There is a land use history. This may be an intangible element of the site and without a careful site analysis we may be unaware of actions which have molded the soil profile and its problems or advantages. This is the Anthropocene and so many landscapes have been populated and modified. A plot of land which is visually empty contains ecological intrusions on its restoration potential which cannot be ignored. Soils can be compacted, polluted, over-fertilized, or filled with varying elements that differ over a very small scale. The site may be empty of easily recognized biota but full of physical problems that the site manager must remediate. One large park in Brooklyn, New York has a parcel which was not developing the healthy upland forest that the managers wanted. Finally, an old map showed that this is where there was an elephant enclosure decades ago when a small zoo was on site. Well, there’s compaction for you.
There is a soil biota of microbes, a seed pool, and invertebrates. These may not be a historic mix of biodiversity from untouched land, but the mix reflects the quality of the mineral soil and the actions of local migration and extinction of soil-dwelling life. We know that some seed can remain dormant for decades and that many microbes can stay quiescent for years until favorable conditions arise. These living species are invisible to our human eyes, but they can add or subtract to the success of a restoration program. Even if the seed pool is a suite of non-native and ruderal species of plants, when these emerge, they can attract animals to these as foraging or nesting opportunities. Even cracks in urban parking lots, not the locale for a romantic getaway, have been shown to harbor and support over 100 plant species. When these emerge, we get a crack garden that is the first modest stage of a more interesting and diverse ecological community. The animals that have been attracted can themselves bring in seed and pollen of more preferred habitat builders. The weedy species can also attract certain insects who, after colonizing, build the food web that includes more useful biodiversity.

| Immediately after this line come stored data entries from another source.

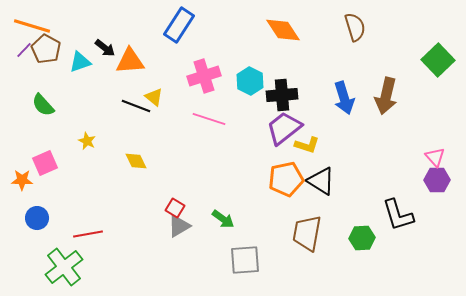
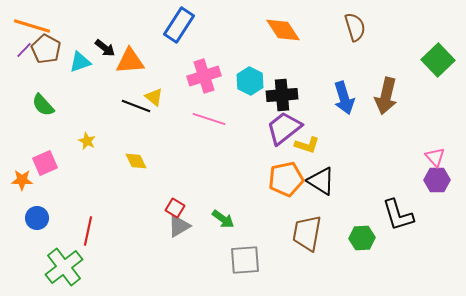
red line: moved 3 px up; rotated 68 degrees counterclockwise
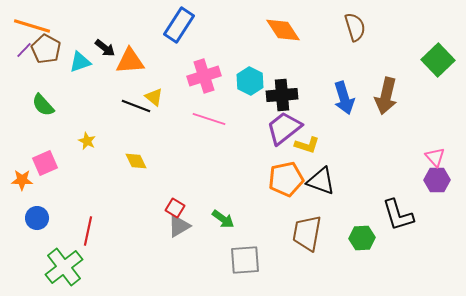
black triangle: rotated 12 degrees counterclockwise
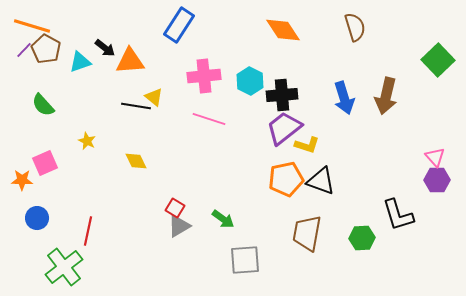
pink cross: rotated 12 degrees clockwise
black line: rotated 12 degrees counterclockwise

There are adjacencies. Every plot of land is surrounded by landscapes that intrude on its ecological health. Water and nutrient flows, immigration of plants, animals, and other microbes, disturbances, all these are elements that help mold the future of our empty plot. The poet wrote that no man is an island. Similarly, no landscape is isolated; each answers to the pressures of surrounding parcels. Sometimes the adjacencies are benign and contain ecologically rich landscapes. Another parcel may be surrounded by asphalt and high-rise barriers. These factors are part of the equation that yields the future of the site. Those designers and restorationists that focus only on the plot of land which is owned by one client or which is contractually the focus of their work buy into the lie that there is “nothing” around the project location.

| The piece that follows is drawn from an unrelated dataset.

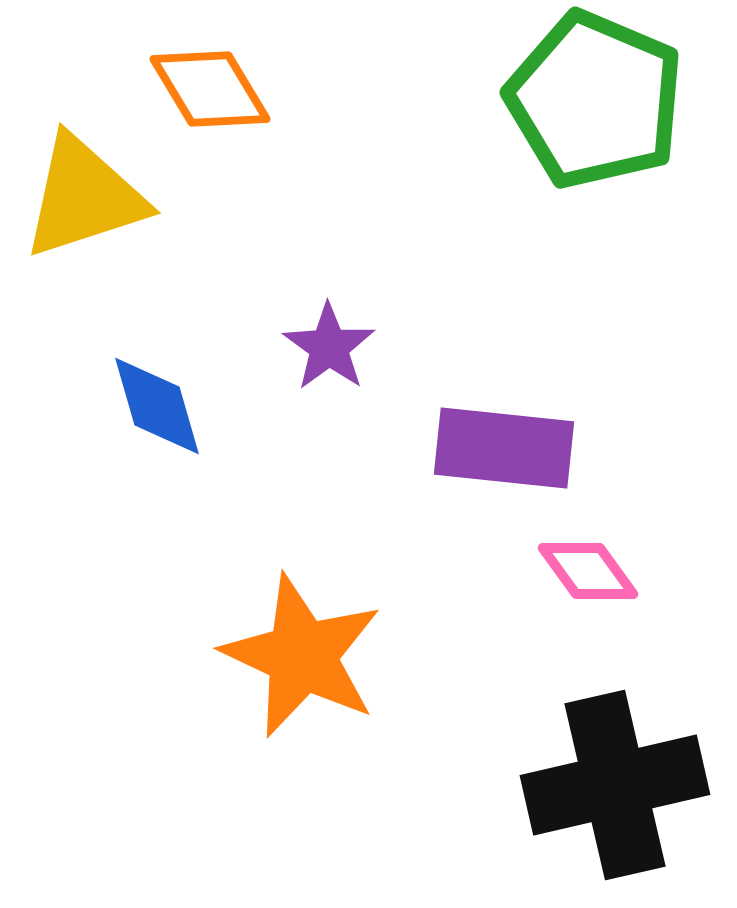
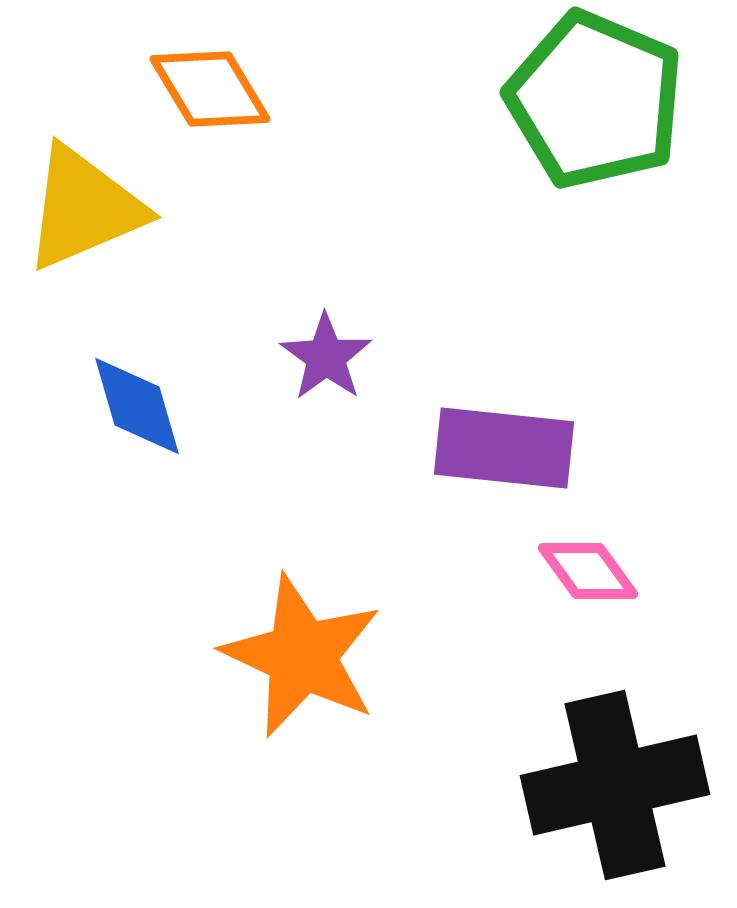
yellow triangle: moved 11 px down; rotated 5 degrees counterclockwise
purple star: moved 3 px left, 10 px down
blue diamond: moved 20 px left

The entire field of metapopulation biology has instructed us on how even distant parcels can contribute living elements to a landscape which may be superficially depauperate. An “empty” plot may just be temporarily missing a species which has been a regular colonizer. The rich literature of corridor biology also shows how species across many taxa can move quickly or episodically into a landscape that is currently biotically incomplete proper. If there are adjacencies, the parcel cannot remain “empty.” The landscape perspective always exists and biotic communication across the focal area will occur. We do not know the tempo or depth of influence across this landscape mosaic, but its mere existence belies the idea that the project site is empty.
These factors are all present and force us to redefine what an empty lot really is. A site may be empty of preferred habitat structure and process but still be full of ecological memories and hurdles to a successful implementation of our restoration vision. Let us say that all sites are full of potential. They also are full of influences from the past and from current surroundings. Whoever controls the site could put on blinders the past, the neighborhood, and the living elements below the surface which can surge into the future as controllers of the lot’s emerging biotic personality. The only thing that is truly empty is a restoration plan that ignores the past and the present to build a fantasy future.